(openPR) Seit fast 8 Jahren gibt es das Literaturcafé Mathilde nun schon und seit fast 7 Jahren das Bogenstraßenfest. Einer der schönsten (wenn nicht gar der schönste der) Flohmärkte mit Kulturprogramm in Hamburg. Live Musik, Führungen durchs Viertel und Lesungen am Abend ließen die Anwohner immer wieder gerne auf das Fest kommen. Klein aber fein war die Devise. Keine Händler, keine Wurstbuden, keine Caipi-Stände wie sie auf fast allen anderen Festen mittlerweile Usus sind.?Leider werden wir das 7. Fest nicht feiern können. Über die Jahre sind immer mehr und mehr Auflagen dazu gekommen, die es immer schwerer machen ein unkommerzielles Fest auf die Beine zu stellen. Seit diesem Jahr müssen Anwohner, wenn sie ein Fest auf ihrer Straße machen, eine Sondernutzungsgebühr bezahlen, ähnlich einem Gastronomen der Stühle vor sein Lokal stellt. Allein diese neue Gebühr würde den Meterpreis auf dem Flohmarkt, über den die Bühne, die Musikanlage, die Künstler, die Absperrungen, Versicherungen, Gebühren und und und finanziert werden müssen, um 2,50 Euro steigen lassen. Dazu kommen in diesem Jahr weitere neue Auflagen der Feuerwehr, die den Preis um weitere 5 Euro/Meter erhöhen würden.
Nachfragen bei beiden Behörden verliefen ergebnislos. „Das sind Auflagen, die wir einhalten müssen“. Von der Polizei kam sogar der Hinweis auf das Unglück in Duisburg, der geschmacklos und völlig unpassend ist. Das alles zu den letztjährigen Auflagen, die schon gewaltig waren. Ein Schilderwald muss aufgestellt werden, weil eine Straße 50 Meter gesperrt wird, Lärmschutzauflagen, die praktisch nicht erfüllbar sind etc. Das alles macht es unmöglich trotz vieler Stunden ehrenamtlicher Arbeit solch ein Fest auch nur ansatzweise kostendeckend zu organisieren.

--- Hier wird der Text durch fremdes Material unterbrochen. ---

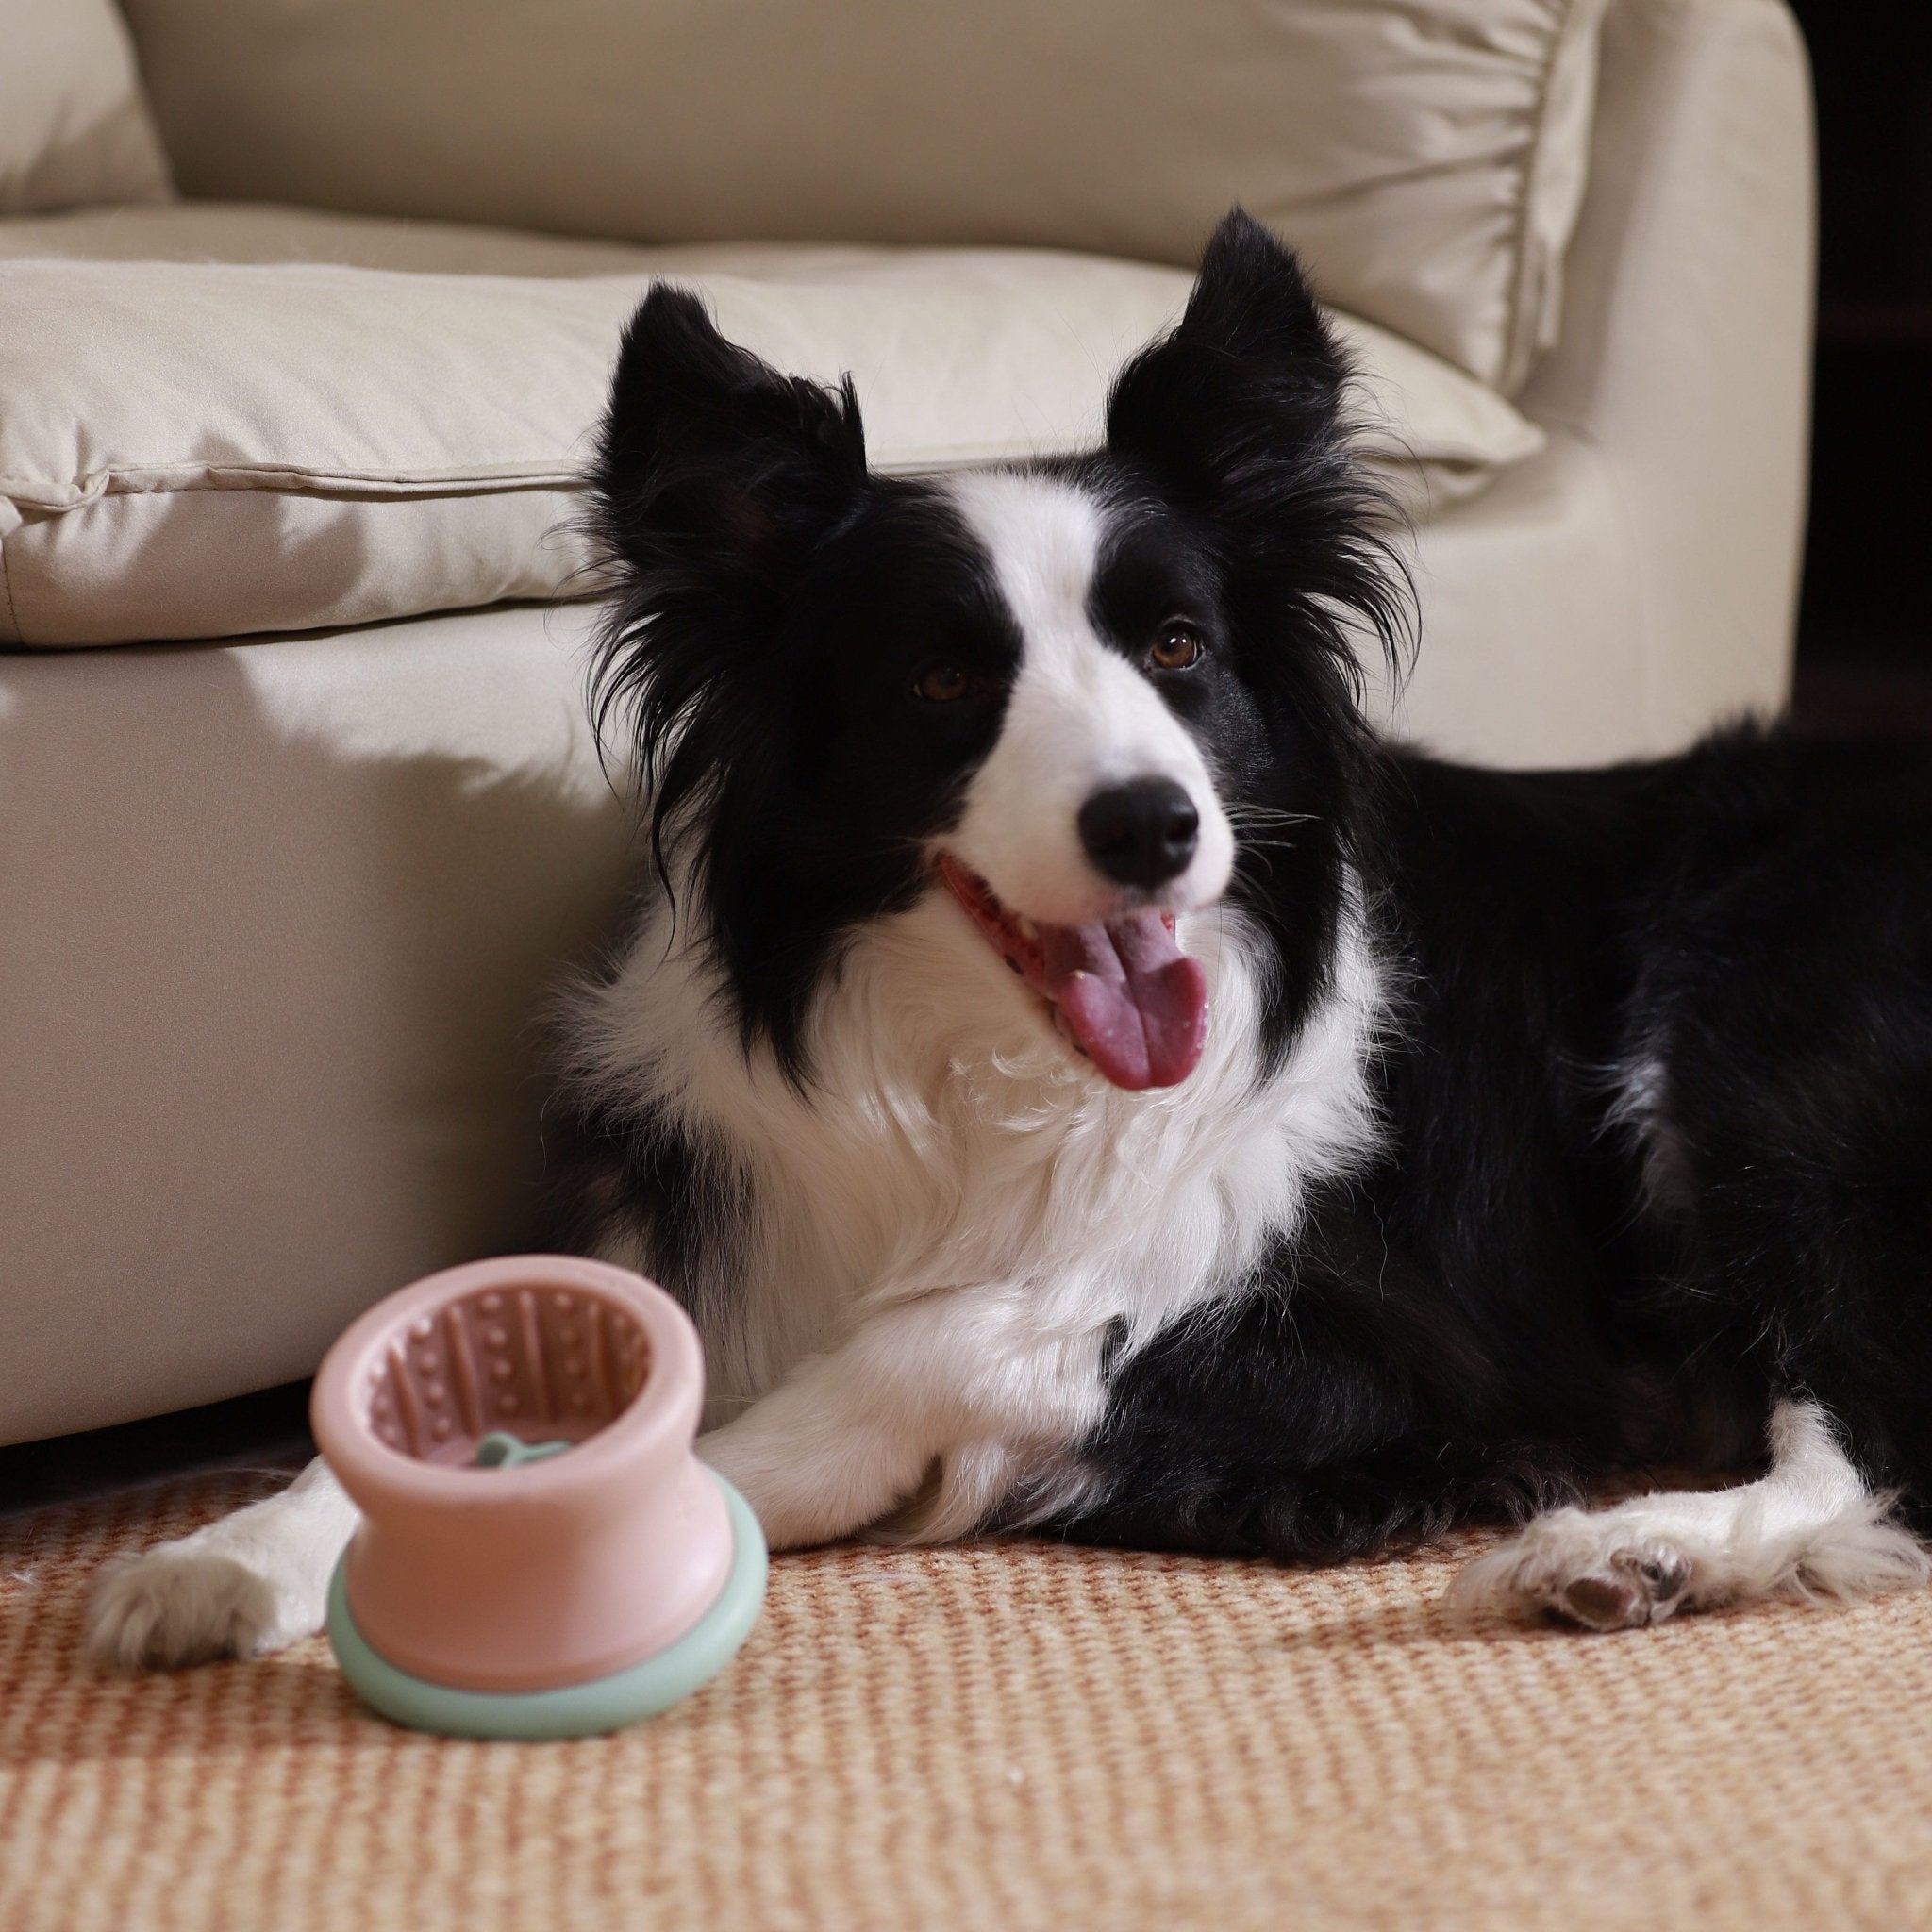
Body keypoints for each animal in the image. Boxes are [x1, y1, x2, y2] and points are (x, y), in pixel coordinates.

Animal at [91, 208, 1932, 1661]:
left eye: (1178, 645)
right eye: (939, 679)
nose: (1154, 826)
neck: (981, 1073)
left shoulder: (1398, 1355)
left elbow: (954, 1337)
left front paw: (699, 1480)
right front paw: (228, 1552)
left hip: (1738, 1041)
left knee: (1872, 1422)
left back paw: (1639, 1547)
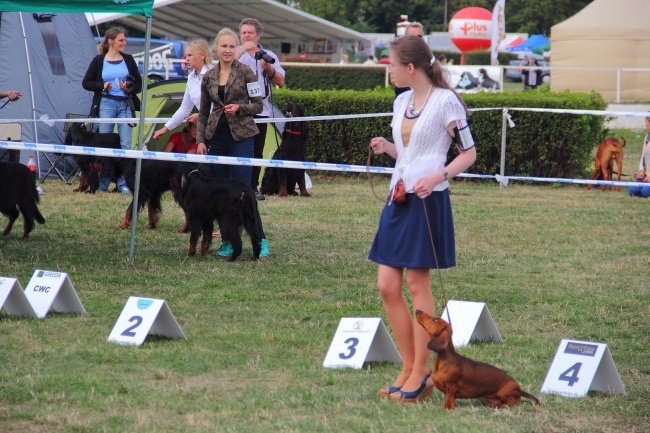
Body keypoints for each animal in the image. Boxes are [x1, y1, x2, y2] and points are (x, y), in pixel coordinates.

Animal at [412, 310, 540, 408]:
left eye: (435, 319)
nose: (417, 310)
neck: (443, 359)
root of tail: (519, 389)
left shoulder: (451, 385)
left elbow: (450, 397)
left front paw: (448, 407)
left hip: (506, 393)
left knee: (511, 403)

Das ist das Ende des Festes. 16 Euro pro Meter möchten wir nicht verlangen. ?Ich bin mir bewusst, dass diese Probleme vielleicht durch gezielteres Nachfragen und „nach oben durchtelefonieren“ eventuell gelöst hätten werden können aber irgendwann ist der Aufwand einfach zu groß, den wir betreiben müssen, um uns für den Bezirk und für die Nachbarschaft den Hintern aufreißen zu dürfen.
Vor ca. 2 Monaten schrieb ich den Leiter des Bezirksamtes Eimsbüttel direkt an, mit der Bitte um ein Gespräch wie Mathilde vom Bezirk Unterstützung bekommen könnte. Darauf bekam ich bis heute keine Antwort.
Das ist sehr schade. Vom Bezirk bekommen wir dieses Jahr trotz fristgerecht eingereichten Antrag keinerlei Unterstützung, sondern nur immer noch mehr Steine in den Weg gelegt. Ist das so gedacht? Ich kann mir das ja immer noch nicht vorstellen. Sollen wir aus Eimsbüttel vertrieben werden? Wir sind mittlerweile in Hamburgs Kulturlandschaft be- und anerkannt und hatten eigentlich auf Unterstützung und nicht mit Schikanen gerechnet.
Nun hoffen wir, dass der kleine gemeinnützige Verein wenigstens die Gebühren für die Genehmigung nicht zahlen muss, da das Fest ja nun nicht stattfinden kann.